HSE and CPL settled the lawsuit without admission of liability.
Additional Screenings Identify Hundreds of ‘Suboptimal Colposcopy’ Test Results
Following the Phelan settlement, Ireland’s CervicalCheck released a statement announcing its review of screening tests for 1,482 women diagnosed with cervical cancer between 2008 and 2018. That review identified 208 women whose “screening test could have provided a different result or a warning of increased risk or evidence of developing cancer.”
Of those 208 women, 162 had not been alerted about earlier audits revealing errors affecting their results.
Since then, 308 of the 1,034 women who participated in the program have been identified by a 2019 government-mandated review conducted by the Royal College of Obstetricians and Gynaecologists (RCOG) as having “a different cytology result from the original CervicalCheck result,” an Irish government press release noted.
The RCOG made recommendations for improvements but concluded “the small minority of cases in which suboptimal colposcopy contributed to a missed opportunity to prevent or diagnose a cancer at an earlier stage is probably inevitable when cases that end in cancer are reviewed, but this should not be taken to conclude that colposcopic practice in the CervicalCheck program is substandard.”
Women’s Trust in Ireland’s Cancer-Screening Program Is Broken
The Irish government established the CervicalCheck Tribunal in 2019 to provide the women with an alternate system for adjudicating claims.
However, in “The CervicalCheck Controversy: How a Vital Cancer Screening Service Is Fighting to Regain the Trust of Women,” online Irish news site TheJournal.ie reported that women’s trust in the screening program remains broken due to simmering CervicalCheck controversies.
“Though a 2019 review of Ireland’s cervical screening program found that it was in line with international standards, questions remain about how the service communicates with women who use it, the State’s method of procuring laboratories, and how to regain trust after waves of scandals,” TheJournal.ie wrote.
According to TheJournal.ie, the “issue at the heart of the CervicalCheck controversy” is HSE’s advice to doctors to not routinely provide smear test audit results to affected patients, but instead to “use their judgement in selected cases where it is clear that discussion of the outcomes of the review could do more harm than good.”
In “Cervical Cancer Controversy: ‘Why Are They Fighting These Women So Badly?’,” The Irish Times pointed out that justice has been elusive for the women whose lives have been lost or damaged by the CervicalCheck debacle.

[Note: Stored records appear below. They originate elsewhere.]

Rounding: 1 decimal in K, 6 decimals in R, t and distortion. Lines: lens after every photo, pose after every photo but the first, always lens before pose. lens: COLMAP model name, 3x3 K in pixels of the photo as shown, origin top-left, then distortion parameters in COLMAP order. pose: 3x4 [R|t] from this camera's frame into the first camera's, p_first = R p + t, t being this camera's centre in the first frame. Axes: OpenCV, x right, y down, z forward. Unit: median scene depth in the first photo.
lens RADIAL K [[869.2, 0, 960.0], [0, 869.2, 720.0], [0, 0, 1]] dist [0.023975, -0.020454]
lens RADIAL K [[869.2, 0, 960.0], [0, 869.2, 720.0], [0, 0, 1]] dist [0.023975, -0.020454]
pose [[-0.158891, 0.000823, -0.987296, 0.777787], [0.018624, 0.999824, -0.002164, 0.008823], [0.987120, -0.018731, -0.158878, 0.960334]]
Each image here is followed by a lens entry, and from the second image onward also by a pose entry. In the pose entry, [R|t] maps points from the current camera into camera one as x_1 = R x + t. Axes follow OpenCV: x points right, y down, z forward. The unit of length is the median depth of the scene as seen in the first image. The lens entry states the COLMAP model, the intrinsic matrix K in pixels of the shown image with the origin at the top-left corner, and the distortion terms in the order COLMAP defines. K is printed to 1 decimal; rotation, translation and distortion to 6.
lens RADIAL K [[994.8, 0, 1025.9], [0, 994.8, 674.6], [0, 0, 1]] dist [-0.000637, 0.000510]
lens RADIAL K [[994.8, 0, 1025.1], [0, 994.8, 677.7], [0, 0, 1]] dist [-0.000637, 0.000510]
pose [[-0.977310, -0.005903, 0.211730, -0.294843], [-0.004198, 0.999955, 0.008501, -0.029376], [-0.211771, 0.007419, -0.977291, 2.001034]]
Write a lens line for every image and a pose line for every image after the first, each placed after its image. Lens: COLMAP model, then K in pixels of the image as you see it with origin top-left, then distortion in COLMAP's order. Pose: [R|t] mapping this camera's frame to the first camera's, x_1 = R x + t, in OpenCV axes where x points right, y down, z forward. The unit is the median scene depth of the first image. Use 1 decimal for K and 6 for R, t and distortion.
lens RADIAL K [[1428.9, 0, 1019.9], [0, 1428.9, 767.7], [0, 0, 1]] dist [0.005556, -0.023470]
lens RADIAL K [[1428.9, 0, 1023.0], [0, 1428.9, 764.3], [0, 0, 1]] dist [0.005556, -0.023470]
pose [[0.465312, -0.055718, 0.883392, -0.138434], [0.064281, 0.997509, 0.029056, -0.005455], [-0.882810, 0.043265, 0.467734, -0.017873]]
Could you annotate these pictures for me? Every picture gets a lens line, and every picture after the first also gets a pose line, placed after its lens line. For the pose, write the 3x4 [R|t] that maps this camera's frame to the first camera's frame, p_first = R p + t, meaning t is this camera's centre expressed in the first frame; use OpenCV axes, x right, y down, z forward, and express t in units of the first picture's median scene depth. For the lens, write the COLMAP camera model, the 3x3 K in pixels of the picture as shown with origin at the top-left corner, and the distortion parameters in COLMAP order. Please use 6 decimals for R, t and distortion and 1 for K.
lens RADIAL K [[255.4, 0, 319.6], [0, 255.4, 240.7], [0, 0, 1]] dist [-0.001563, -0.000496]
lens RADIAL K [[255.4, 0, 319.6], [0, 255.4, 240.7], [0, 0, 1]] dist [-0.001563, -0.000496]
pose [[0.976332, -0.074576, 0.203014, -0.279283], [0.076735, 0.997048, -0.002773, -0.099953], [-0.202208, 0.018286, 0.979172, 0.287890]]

Women who die before their cases are concluded, the paper reported, lose any entitlement to general damages (approximately $587,000), though their families can seek damages for loss of a parent or spouse.
Are Women in the US in Danger?
Cian O’Carroll, a solicitor specializing in medical negligence and personal injury law who represents more than 60 CervicalCheck plaintiffs, maintains that women in the US should be concerned about the quality of their laboratory test results as well.
“In quite a number of cases we’re looking at, there are multiple errors,” he told CBS News, adding, “Not only did they get the tests wrong, but they got them very, very wrong.”
The CervicalCheck controversy highlights how quickly a health system and clinical laboratories can lose the trust of the patients they serve. Both Quest Diagnostics and Sonic’s Clinical Pathology Laboratories found themselves in an unwelcome news spotlight in Ireland, given their participation in a cervical cancer screening system that failed in multiple ways the women it was designed to serve.
These events are a reminder to other medical laboratories and pathology groups that accuracy of results is paramount to keeping the trust of patients and healthcare consumers. When a patient’s trust is lost, it is difficult if not nearly impossible to regain.